Understanding Algorithms For Big Data Compsci 229r Lecture 13
Welcome to our comprehensive guide on Algorithms For Big Data Compsci 229r Lecture 13. ORS theorem (distributional JL implies Gordon's theorem), sparse JL.
Key Takeaways about Algorithms For Big Data Compsci 229r Lecture 13
- Approximate matrix multiplication with Frobenius error via sampling / JL, matrix median trick, subspace embeddings.
- Amnesic dynamic programming (approximate distance to monotonicity).
- Alon's JL lower bound, beyond worst case analysis: suprema of gaussian processes, Gordon's theorem.
- Khintchine, decoupling, Hanson-Wright, proof of distributional JL lemma.
- Guest
Detailed Analysis of Algorithms For Big Data Compsci 229r Lecture 13
External memory model: linked list, matrix multiplication, B-tree, buffered repository tree, sorting.

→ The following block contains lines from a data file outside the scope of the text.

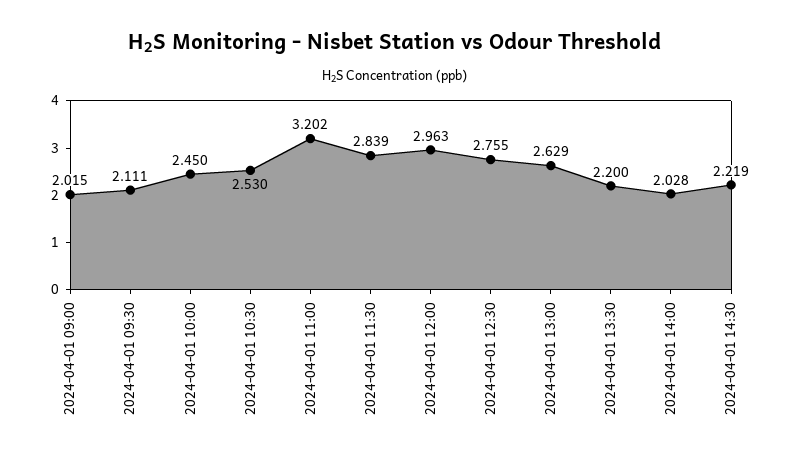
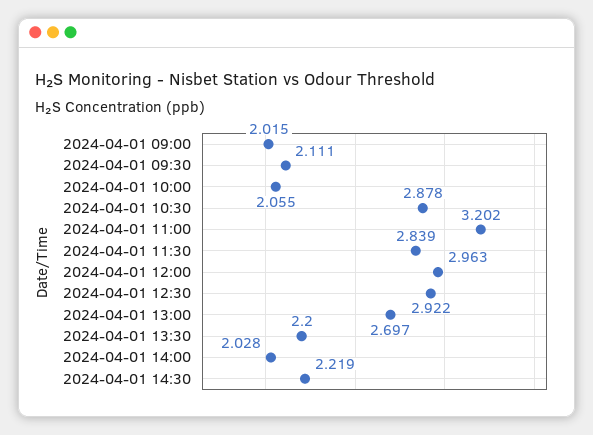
  {
    "2024-04-01 09:00": 2.015,
    "2024-04-01 09:30": 2.111,
-   "2024-04-01 10:00": 2.45,
+   "2024-04-01 10:00": 2.055,
-   "2024-04-01 10:30": 2.53,
+   "2024-04-01 10:30": 2.878,
    "2024-04-01 11:00": 3.202,
    "2024-04-01 11:30": 2.839,
    "2024-04-01 12:00": 2.963,
-   "2024-04-01 12:30": 2.755,
+   "2024-04-01 12:30": 2.922,
-   "2024-04-01 13:00": 2.629,
+   "2024-04-01 13:00": 2.697,
    "2024-04-01 13:30": 2.2,
    "2024-04-01 14:00": 2.028,
    "2024-04-01 14:30": 2.219
  }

Sparse JL proof wrap-up, Fast JL Transform, approximate nearest neighbor. Oblivious subspace embeddings, faster iterative regression, sketch-and-solve regression.
Linear least squares via subspace embeddings, leverage score sampling, non-commutative Khintchine, oblivious subspace ...
In summary, understanding Algorithms For Big Data Compsci 229r Lecture 13 gives us a better perspective.